At Acorn, CO2 could be delivered via the existing Feeder 10 pipeline, which stretches from the industrial Grangemouth area, which contains 90 per cent of Scotland’s large site emissions, to St Fergus. The nearby Peterhead port could also act as a transport and temporary storage site, says Booth.  

There are significant challenges to these initiatives, but an OGA spokesperson notes that both platform electrification and CCS pilots can offer important quick wins to introduce the technologies by the mid-2020s and scale up the oil and gas response by the end of this decade. “In the long term, developing hydrogen (onshore demand and blue vs green hydrogen supply) will be critical to achieve net zero by 2050.”

There are many other ideas circling, such as making ‘green hydrogen’ via electrolysis using offshore wind power, on converted platforms and using existing pipelines to pipe it to shore. Others want to do the electrolysis on the turbine structures. Another nascent idea includes tapping old oil wells for geothermal energy.

There’s no single solution and it’s a complex picture involving policy, regulation and economics. A strategic vision is for a more connected North Sea energy industry, where all forms interconnect. That would require something of a system overhaul, says Webster, and the creation of an offshore grid.

“We are in a period right now where people are trying to work out how the decarbonisation is going to work, dig in to it, realise how much it’s interconnected and then how much public policy is going to need to change,” says Booth.

“There are many technical options; it’s hard to second-guess at the moment,” adds Webster. “We’ve got to give them a try and get to scale to work out what is the most efficient.”

With the COP26 climate conference coming this year in Glasgow, the UK government wants to be seen as leading CO2 reduction initiatives through its policies, but can the industry meet its goals?

“Corporate culture is changing fast; lowering operations’ carbon footprint is understood by many as critical to maintain social licence to operate,” says the OGA. “However, the industry needs to move faster in demonstrating change.”

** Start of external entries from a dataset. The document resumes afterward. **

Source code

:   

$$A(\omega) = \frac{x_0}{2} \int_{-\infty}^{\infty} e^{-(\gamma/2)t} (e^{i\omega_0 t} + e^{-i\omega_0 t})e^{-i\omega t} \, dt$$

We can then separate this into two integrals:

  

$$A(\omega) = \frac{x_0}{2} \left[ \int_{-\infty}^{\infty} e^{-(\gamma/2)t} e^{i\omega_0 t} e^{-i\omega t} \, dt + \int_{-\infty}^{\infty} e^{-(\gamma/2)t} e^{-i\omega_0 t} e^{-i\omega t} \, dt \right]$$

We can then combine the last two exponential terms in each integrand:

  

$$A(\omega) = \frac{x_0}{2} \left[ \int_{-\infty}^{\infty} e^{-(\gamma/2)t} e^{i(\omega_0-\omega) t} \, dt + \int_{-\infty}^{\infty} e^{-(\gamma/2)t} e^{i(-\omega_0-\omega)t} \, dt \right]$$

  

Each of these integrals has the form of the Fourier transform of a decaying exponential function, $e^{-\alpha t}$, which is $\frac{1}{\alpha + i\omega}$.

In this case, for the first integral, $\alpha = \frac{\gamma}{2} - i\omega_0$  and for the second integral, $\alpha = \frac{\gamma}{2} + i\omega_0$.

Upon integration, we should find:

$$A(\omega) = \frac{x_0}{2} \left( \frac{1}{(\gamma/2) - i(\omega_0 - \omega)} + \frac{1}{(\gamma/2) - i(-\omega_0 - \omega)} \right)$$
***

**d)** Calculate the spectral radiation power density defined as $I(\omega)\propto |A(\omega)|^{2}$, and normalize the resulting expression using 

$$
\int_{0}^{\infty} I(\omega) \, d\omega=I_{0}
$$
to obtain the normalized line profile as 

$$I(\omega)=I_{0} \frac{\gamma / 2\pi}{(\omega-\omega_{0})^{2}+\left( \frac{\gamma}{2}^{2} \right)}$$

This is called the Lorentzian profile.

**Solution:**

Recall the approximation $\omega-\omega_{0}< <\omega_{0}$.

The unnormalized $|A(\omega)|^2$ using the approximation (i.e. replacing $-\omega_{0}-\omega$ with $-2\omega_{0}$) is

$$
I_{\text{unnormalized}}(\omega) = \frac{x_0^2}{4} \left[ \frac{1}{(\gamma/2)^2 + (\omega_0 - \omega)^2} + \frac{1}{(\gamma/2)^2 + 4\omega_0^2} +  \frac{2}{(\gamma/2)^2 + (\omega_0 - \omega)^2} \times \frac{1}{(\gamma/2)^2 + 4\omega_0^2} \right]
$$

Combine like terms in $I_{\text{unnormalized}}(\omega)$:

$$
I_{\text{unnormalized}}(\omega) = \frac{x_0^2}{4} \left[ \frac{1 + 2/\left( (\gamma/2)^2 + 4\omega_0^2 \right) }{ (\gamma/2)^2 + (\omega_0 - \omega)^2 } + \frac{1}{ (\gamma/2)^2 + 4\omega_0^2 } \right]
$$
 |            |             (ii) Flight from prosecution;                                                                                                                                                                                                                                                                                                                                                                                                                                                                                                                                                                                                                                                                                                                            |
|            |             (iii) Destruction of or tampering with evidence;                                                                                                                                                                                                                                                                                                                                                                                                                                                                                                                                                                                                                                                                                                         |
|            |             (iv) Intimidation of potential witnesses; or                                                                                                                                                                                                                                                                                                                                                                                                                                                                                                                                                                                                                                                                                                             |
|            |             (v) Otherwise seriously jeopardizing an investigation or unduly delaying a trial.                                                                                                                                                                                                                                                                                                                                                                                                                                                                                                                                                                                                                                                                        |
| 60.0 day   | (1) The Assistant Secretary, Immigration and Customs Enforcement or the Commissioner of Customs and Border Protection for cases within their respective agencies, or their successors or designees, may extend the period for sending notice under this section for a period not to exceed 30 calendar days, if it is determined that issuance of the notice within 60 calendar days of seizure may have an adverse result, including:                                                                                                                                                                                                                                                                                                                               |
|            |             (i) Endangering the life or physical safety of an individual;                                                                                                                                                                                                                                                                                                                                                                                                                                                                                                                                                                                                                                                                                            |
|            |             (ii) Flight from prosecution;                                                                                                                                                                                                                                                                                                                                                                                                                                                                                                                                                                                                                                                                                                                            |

The Greater Buchan Area project

Scotland

Jersey Oil & Gas, a small independent operator, has been taking a serious look at the options for its greenfield Greater Buchan Area (GBA) project, 120km north-east of Aberdeen. The project hopes to redevelop, with new facilities, the Buchan field, from which an estimated 80 million barrels of oil could still be produced, as well as some nearby discoveries

“Early on we commissioned a study with KBR and looked at a number of ways to power GBA,” says CEO Andrew Benitz, “looking at gas turbines and alternatives including wind and power from shore.” The latter is feasible and the most preferential way to power a project to ensure low carbon emissions, he says. It would also help create simpler facilities with no rotating equipment, so less maintenance, fewer staff needed and so lower running costs, adds project manager Stephen Kirby.

A challenge with using offshore wind, he says, is the consenting process, which can mean it takes up to 10 years to get a wind farm built, which is a challenge when you’re targeting first oil in 2025. You’d also have to have a back-up power supply, for when there’s not enough wind, or build 80MW if you need 20MW so that you can feed batteries to enable an uninterruptible power supply, adding cost.

Evaluations are ongoing, but key will be if the project could be an AC power distribution hub for others within a 150km radius, which would help spread the costs. But “time is of the essence”. As fields – and facilities – age, producing less oil and so less cash, the economics of investing in electrification get harder. “If you can share the capital cost of the cable, then you can start to improve the economics. But there are challenges; power prices in the UK are high and that’s a big challenge,” says Benitz.